Amerykański żołnierz omal nie wpadł do krateru Kilauei, jednego z najbardziej aktywnych wulkanów na świecie. Przeżył upadek z 21 metrów, ale został ciężko ranny.
Strażnicy uratowali 32-letniego mężczyznę, który - jak mówili - wspiął się na metalową barierkę w Parku Narodowym Hawajskich Wulkanów. Świadkowie twierdzą, że ziemia zarwała się pod stopami żołnierza i spadł z urwiska. Na szczęście zatrzymał się na półce skalnej, co uchroniło go przed wpadnięciem do wnętrza krateru.
Ciężko ranny
Świadkowie mówią, że mężczyzna był z grupą, która zatrzymała się w środę w okolicy Steaming Bluff.
"Około godziny 21 znaleziono żywego, ale ciężko rannego mężczyznę na wąskiej półce skalnej około 21 metrów w dół od krawędzi klifu" - napisali w oświadczeniu pracownicy parku. Rannego wyciągnięto za pomocą lin i specjalistycznego sprzętu. Następnie śmigłowiec Departamentu Obrony przetransportował mężczyznę do Centrum Medycznego Hilo.
Przedstawiciele armii przekazali stacji KGMB-TV, że mężczyzna był żołnierzem z Schofield Barracks. Uczestniczył w misji treningowej na Big Island.
Główny strażnik John Broward ostrzegł, że odwiedzający nigdy nie powinni przekraczać barier bezpieczeństwa, zwłaszcza w pobliżu niebezpiecznych i zdestabilizowanych krawędzi klifów.
Aktywny wulkan
Kilauea to czynny wulkan leżący w archipelagu Hawajów na wyspie Hawaiʻi.

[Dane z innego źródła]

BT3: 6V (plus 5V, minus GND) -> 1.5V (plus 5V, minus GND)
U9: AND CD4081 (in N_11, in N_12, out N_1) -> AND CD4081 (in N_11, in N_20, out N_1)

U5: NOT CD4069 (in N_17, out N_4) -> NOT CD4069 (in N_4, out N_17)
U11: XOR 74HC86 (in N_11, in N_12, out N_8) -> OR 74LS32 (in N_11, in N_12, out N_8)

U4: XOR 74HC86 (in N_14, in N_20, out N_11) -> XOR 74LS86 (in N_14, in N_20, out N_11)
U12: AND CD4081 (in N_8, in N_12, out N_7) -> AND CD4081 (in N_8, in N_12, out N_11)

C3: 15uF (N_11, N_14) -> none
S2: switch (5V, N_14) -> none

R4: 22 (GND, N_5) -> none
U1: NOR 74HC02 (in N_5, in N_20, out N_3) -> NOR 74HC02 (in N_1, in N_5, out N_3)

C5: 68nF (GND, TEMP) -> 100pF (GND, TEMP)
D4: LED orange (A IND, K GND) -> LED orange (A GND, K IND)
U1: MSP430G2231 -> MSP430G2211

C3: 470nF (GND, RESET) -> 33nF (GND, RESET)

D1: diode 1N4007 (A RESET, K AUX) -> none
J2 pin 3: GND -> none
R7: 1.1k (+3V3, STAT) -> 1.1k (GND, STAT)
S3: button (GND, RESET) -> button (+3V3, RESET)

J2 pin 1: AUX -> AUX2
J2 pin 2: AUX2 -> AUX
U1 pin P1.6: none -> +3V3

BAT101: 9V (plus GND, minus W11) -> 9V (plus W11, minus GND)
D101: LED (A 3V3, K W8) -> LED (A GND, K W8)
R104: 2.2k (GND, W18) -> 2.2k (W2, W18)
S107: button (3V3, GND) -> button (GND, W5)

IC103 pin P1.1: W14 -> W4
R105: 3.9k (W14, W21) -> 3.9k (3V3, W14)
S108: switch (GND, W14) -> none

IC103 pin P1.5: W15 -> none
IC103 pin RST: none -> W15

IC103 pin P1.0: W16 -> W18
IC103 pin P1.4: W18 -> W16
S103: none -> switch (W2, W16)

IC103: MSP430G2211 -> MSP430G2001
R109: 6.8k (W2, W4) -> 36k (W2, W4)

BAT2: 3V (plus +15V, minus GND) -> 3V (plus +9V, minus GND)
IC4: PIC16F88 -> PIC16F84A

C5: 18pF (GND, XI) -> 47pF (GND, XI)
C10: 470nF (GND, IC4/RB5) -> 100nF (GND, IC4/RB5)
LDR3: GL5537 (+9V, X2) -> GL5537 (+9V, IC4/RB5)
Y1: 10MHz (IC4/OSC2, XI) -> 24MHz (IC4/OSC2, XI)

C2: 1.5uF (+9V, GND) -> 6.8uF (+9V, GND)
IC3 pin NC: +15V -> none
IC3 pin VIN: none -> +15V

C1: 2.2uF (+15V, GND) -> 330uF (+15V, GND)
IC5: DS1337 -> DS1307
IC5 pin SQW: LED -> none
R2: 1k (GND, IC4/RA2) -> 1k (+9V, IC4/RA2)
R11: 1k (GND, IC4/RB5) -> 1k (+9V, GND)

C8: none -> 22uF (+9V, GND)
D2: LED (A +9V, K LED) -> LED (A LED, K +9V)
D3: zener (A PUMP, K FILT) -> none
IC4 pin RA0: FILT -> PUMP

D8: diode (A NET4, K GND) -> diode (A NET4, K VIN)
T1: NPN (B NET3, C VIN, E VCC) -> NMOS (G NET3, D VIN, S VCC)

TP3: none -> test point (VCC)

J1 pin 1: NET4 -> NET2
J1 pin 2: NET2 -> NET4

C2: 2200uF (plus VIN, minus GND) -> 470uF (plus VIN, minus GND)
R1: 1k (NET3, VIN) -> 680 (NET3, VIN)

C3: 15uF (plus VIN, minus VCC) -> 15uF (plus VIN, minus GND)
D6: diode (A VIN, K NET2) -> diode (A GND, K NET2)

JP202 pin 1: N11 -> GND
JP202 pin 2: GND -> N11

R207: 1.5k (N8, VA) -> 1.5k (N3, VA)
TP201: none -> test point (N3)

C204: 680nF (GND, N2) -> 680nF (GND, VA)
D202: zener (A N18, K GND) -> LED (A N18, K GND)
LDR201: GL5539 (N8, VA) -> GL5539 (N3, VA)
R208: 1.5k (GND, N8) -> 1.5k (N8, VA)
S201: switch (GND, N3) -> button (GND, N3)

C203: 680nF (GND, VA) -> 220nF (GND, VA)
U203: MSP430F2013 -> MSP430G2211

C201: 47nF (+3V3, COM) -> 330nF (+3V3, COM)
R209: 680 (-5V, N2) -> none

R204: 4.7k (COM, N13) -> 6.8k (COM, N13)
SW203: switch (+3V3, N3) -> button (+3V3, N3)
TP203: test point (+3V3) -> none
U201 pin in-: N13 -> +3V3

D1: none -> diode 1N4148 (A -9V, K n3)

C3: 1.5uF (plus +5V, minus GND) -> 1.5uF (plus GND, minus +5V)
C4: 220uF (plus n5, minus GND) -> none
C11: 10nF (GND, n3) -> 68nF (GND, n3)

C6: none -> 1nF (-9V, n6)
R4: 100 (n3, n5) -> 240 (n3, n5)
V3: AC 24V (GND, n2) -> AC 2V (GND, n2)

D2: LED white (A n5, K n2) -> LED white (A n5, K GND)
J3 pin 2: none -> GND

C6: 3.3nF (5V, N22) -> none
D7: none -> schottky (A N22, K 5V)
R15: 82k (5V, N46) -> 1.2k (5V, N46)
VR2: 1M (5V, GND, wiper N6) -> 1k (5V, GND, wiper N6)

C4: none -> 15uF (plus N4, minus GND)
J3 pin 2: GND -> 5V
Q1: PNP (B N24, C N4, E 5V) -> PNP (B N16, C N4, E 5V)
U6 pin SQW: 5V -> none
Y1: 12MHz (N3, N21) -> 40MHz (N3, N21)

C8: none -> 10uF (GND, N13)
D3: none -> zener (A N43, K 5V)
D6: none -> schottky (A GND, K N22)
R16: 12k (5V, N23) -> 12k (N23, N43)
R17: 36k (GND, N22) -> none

Wznosi się na wysokość 1247 metrów n.p.m. i zajmuje powierzchnię 1430 kilometrów kwadratowych, co stanowi 13,7 procent powierzchni wyspy.
W zeszłym roku erupcja wulkanu zniszczyła ponad 700 domów. Według amerykańskiej Służby Geologicznej (The United States Geological Survey) Kilauea to jeden z najbardziej aktywnych wulkanów na świecie.